The real return is the ability to impact the players' lives — and especially the walk-on players, a group known for grinding and developing that has built a unique tradition in the BYU football program.
Trending on Twitter and earning national and (in some cases) international attention are just bonuses.
"If you talked to Kalani, he probably expected this; it's been his dream and what he was fighting for," Greer said. "But did I think it would catch on that fast? No, that wasn't the intent.
"When things are organic and real, it just naturally goes. What an honor and what a blessing it's been so far."
Even most of the details matter little to Greer, he said there will be some requirements for endorsements, online and in person, for the players to fulfill their end of the contract. But he doesn't even want to get bogged down in the details — he said multiple times "that's what the attorneys are for" — and prefers to focus on the "spirit of the law" that means helping college students earn meaningful real-world employment and experience.

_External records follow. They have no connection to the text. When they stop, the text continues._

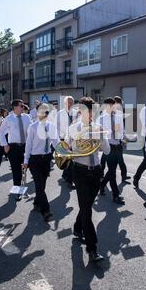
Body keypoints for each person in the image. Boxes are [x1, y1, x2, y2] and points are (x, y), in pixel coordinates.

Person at [66, 97, 110, 261]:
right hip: (80, 171)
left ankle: (78, 227)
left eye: (92, 111)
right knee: (86, 210)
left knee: (87, 206)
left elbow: (106, 151)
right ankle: (92, 249)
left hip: (96, 171)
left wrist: (100, 138)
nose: (90, 115)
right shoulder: (73, 128)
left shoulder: (99, 127)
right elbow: (67, 149)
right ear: (80, 111)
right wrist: (81, 141)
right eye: (87, 111)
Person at [23, 104, 59, 220]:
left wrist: (64, 153)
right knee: (39, 184)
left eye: (46, 112)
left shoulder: (52, 127)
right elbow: (28, 145)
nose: (44, 115)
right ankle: (46, 210)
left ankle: (36, 202)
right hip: (35, 159)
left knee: (42, 185)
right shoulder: (32, 127)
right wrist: (26, 160)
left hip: (46, 158)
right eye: (42, 112)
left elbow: (56, 143)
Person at [0, 99, 32, 200]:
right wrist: (5, 144)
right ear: (15, 107)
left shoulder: (27, 117)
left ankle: (23, 189)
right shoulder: (8, 118)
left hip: (25, 147)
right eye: (21, 106)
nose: (23, 107)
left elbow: (31, 131)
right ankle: (18, 192)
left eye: (23, 106)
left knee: (24, 170)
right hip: (13, 147)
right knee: (16, 170)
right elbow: (1, 133)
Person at [98, 98, 125, 204]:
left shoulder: (118, 116)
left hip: (118, 146)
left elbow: (122, 130)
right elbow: (100, 134)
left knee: (111, 170)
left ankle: (102, 184)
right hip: (109, 146)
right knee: (112, 171)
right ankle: (115, 195)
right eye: (109, 105)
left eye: (113, 105)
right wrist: (111, 131)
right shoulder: (101, 118)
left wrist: (122, 136)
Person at [57, 96, 78, 189]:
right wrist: (58, 142)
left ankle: (66, 176)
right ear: (64, 103)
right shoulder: (60, 113)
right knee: (69, 160)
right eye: (68, 102)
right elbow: (56, 128)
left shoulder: (75, 113)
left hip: (73, 139)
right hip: (63, 140)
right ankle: (70, 180)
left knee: (70, 160)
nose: (70, 104)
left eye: (71, 102)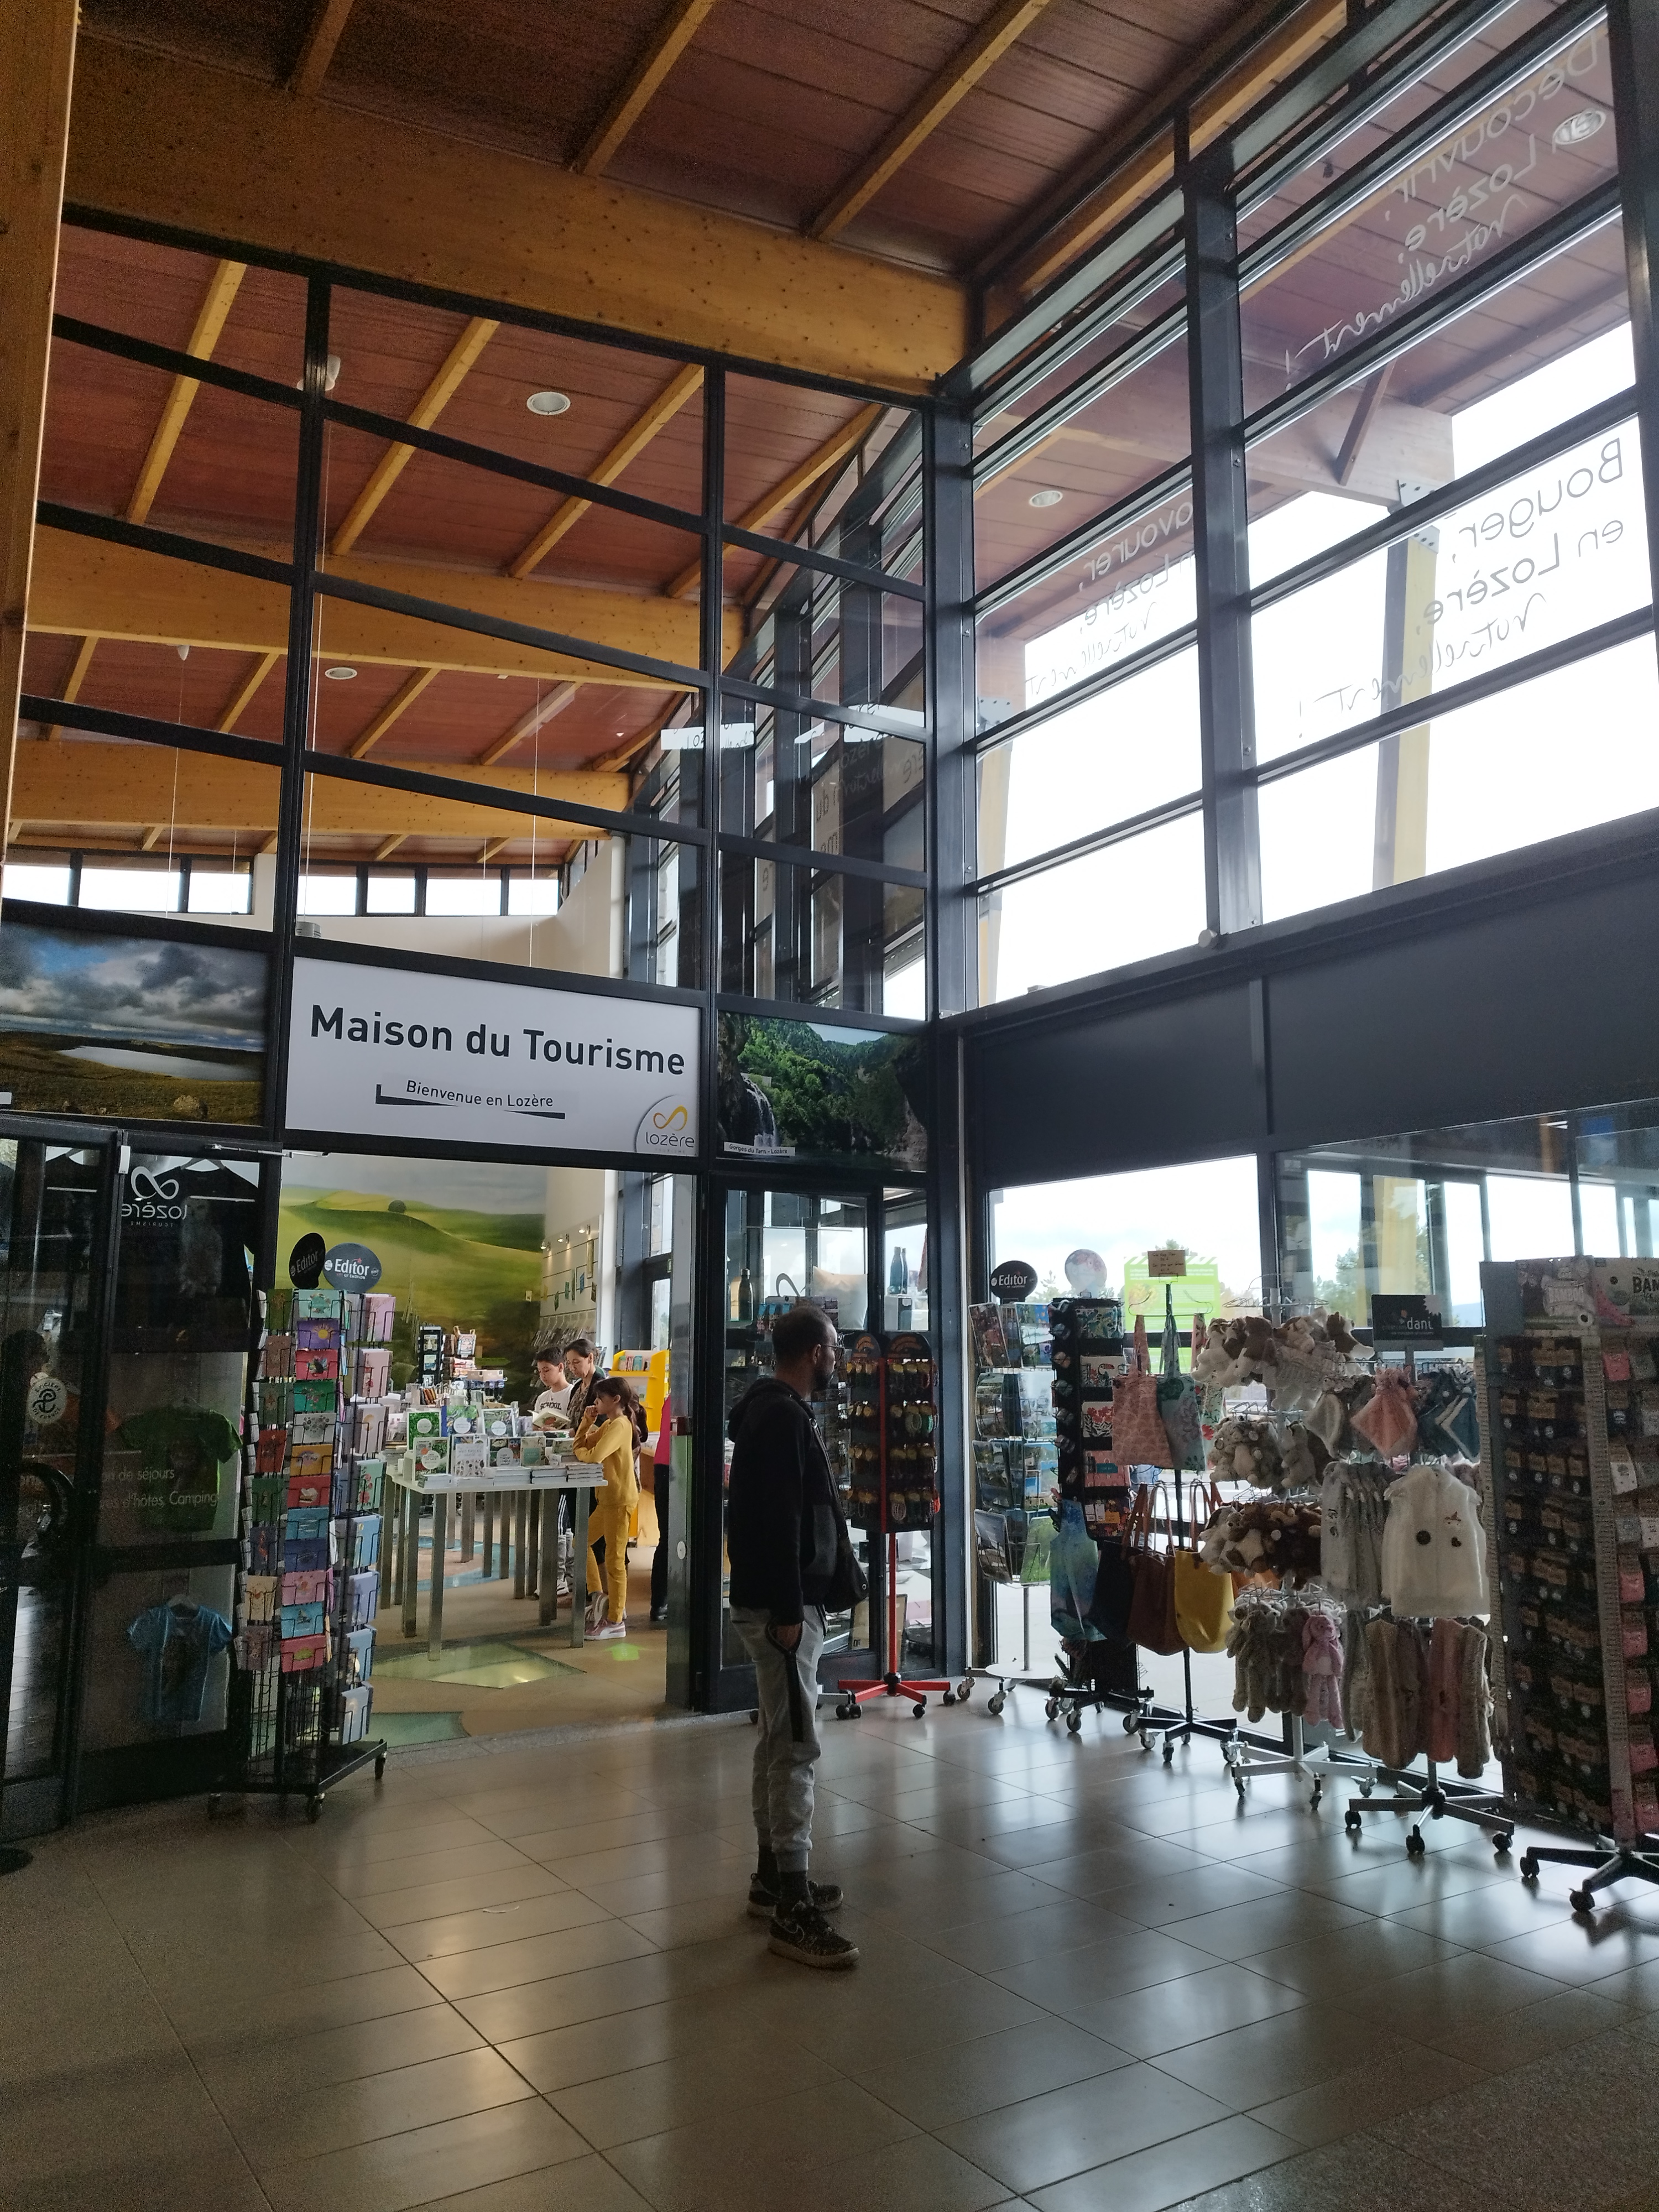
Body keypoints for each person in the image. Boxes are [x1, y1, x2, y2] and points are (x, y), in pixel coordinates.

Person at [726, 1302, 858, 1969]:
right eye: (833, 1346)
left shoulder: (771, 1411)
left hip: (778, 1599)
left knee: (778, 1738)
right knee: (797, 1744)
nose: (837, 1357)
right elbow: (778, 1519)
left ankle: (772, 1877)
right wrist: (787, 1604)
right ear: (814, 1353)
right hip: (783, 1607)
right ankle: (793, 1908)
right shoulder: (781, 1416)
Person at [572, 1373, 640, 1640]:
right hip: (607, 1500)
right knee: (581, 1542)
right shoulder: (610, 1423)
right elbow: (582, 1444)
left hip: (620, 1500)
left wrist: (581, 1454)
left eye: (600, 1399)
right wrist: (587, 1421)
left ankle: (615, 1619)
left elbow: (593, 1456)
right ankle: (599, 1597)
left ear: (616, 1400)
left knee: (615, 1560)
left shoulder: (620, 1425)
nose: (596, 1403)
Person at [648, 1391, 672, 1625]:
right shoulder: (692, 1396)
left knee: (667, 1538)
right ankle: (662, 1603)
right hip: (677, 1465)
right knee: (671, 1538)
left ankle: (659, 1603)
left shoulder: (673, 1397)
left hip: (663, 1465)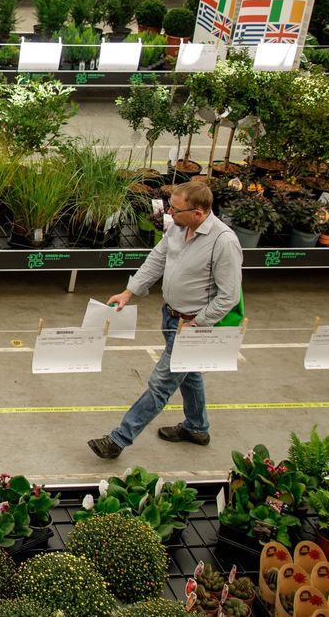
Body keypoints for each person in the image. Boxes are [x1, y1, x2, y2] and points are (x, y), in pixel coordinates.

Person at [88, 181, 243, 459]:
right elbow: (157, 260)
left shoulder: (223, 242)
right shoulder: (178, 228)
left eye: (176, 208)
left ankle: (118, 439)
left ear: (198, 213)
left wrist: (198, 323)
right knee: (190, 374)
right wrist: (129, 292)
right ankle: (197, 427)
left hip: (193, 328)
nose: (169, 212)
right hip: (171, 318)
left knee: (161, 384)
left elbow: (229, 296)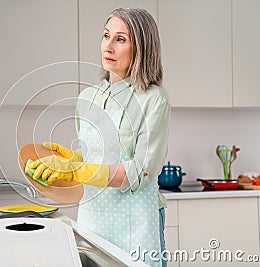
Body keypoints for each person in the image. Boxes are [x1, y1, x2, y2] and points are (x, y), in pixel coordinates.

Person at [29, 7, 170, 267]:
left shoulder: (153, 99)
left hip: (137, 222)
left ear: (142, 47)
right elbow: (95, 157)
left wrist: (75, 171)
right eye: (106, 36)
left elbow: (140, 173)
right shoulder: (88, 98)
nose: (109, 46)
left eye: (121, 39)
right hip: (93, 219)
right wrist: (71, 158)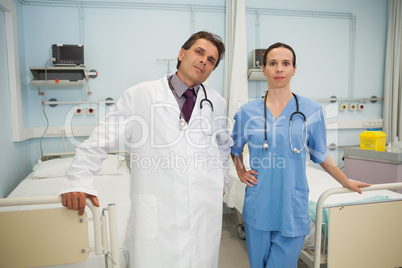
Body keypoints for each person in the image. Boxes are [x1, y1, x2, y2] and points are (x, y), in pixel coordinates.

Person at [61, 31, 233, 268]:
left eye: (211, 60)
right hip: (158, 212)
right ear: (182, 53)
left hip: (204, 209)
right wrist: (78, 180)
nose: (204, 60)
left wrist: (222, 181)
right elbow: (100, 139)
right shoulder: (140, 95)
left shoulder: (216, 101)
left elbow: (222, 145)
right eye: (199, 52)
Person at [230, 42, 370, 268]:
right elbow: (234, 149)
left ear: (294, 69)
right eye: (273, 63)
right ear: (264, 69)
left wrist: (346, 181)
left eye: (286, 63)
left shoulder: (311, 110)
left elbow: (321, 154)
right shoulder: (247, 112)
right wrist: (240, 171)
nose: (279, 69)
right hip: (259, 204)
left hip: (292, 206)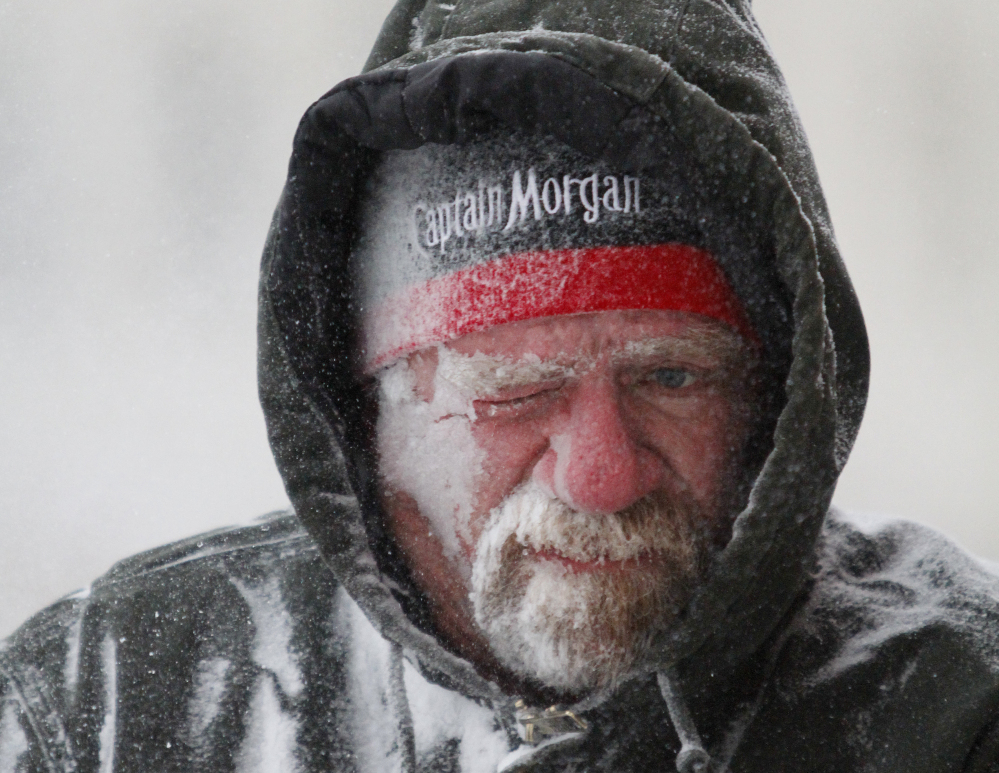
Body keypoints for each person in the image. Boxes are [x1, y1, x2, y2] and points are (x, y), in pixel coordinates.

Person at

"We want to show our commitment to the walk-ons and what they represent," Greer said. "You can't just say one year, one-and-done; that's not what this institution is about or what Built is about. We made sure it was a multiyear deal.
"The spirit of it is to do this for a long, long time."
And for Sitake — a former walk-on fullback himself — that's what mattered most.
Walk-ons hold a special place in the sixth-year head coach's heart. When NIL legislation threatened to dramatically change the landscape of college sports, he gathered his team together and said he'd help each one of them capitalize on the new opportunities.
Then he singled out the walk-ons and said he'd put a special emphasis on their well-being.
By Thursday, that promise was starting to come together.
But it's just the beginning.
"I don't know if I can forecast what other programs are going to do," Sitake said. "But if you were to ask me if I think that walk-ons deserve to be taken care of, I'm going to say, sure; of course I only control the ones on our program. But there are a bunch of walk-ons in college football and every spirit that the program wouldn't be able to survive without them.
"If we're going to do name, image and likeness things for the stars and the scholarship guys, I think it would be good to also remember the people who do a bulk of the work for getting us prepped for the games and ready for success."